*** Opening of SUPPLIED DATA ***

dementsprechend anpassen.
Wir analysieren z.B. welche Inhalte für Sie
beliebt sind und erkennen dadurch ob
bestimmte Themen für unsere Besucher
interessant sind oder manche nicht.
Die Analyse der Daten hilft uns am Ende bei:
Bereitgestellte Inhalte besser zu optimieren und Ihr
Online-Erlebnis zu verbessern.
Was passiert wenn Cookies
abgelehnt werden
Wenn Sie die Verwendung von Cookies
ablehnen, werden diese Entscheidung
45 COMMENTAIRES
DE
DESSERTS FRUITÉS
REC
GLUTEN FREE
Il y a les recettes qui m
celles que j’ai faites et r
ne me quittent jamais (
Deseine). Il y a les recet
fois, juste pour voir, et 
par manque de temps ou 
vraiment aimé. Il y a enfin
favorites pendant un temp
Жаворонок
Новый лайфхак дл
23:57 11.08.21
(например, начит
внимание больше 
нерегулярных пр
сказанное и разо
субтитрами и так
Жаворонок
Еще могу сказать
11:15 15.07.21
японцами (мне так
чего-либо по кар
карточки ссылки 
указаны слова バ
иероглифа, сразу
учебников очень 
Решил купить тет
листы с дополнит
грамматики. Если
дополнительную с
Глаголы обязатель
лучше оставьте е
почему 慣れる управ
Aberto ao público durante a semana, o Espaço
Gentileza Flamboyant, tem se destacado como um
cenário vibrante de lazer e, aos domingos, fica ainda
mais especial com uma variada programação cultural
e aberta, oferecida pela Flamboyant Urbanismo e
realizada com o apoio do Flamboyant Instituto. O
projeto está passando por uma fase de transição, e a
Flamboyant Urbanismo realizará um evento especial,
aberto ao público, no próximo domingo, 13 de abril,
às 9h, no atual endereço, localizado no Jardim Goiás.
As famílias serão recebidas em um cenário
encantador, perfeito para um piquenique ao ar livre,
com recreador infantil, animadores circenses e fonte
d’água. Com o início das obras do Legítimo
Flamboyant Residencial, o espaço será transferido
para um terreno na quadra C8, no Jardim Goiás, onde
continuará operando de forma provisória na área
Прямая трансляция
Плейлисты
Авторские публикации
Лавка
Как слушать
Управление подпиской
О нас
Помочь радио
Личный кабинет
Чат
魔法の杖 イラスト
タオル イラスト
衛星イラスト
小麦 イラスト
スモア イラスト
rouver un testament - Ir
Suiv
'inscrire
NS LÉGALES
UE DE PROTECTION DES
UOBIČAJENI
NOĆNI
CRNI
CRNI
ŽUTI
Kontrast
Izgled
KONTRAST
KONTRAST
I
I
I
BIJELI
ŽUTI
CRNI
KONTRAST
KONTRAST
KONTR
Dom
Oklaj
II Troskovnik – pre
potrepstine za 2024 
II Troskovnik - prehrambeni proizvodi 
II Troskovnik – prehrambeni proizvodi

*** Close of SUPPLIED DATA ***

#### WORK ITEM:
Select every line of the records holding the string "Flamboyant".

#### RESULT FOR THIS EXERCISE:
Gentileza Flamboyant, tem se destacado como um
e aberta, oferecida pela Flamboyant Urbanismo e
realizada com o apoio do Flamboyant Instituto. O
Flamboyant Urbanismo realizará um evento especial,
Flamboyant Residencial, o espaço será transferido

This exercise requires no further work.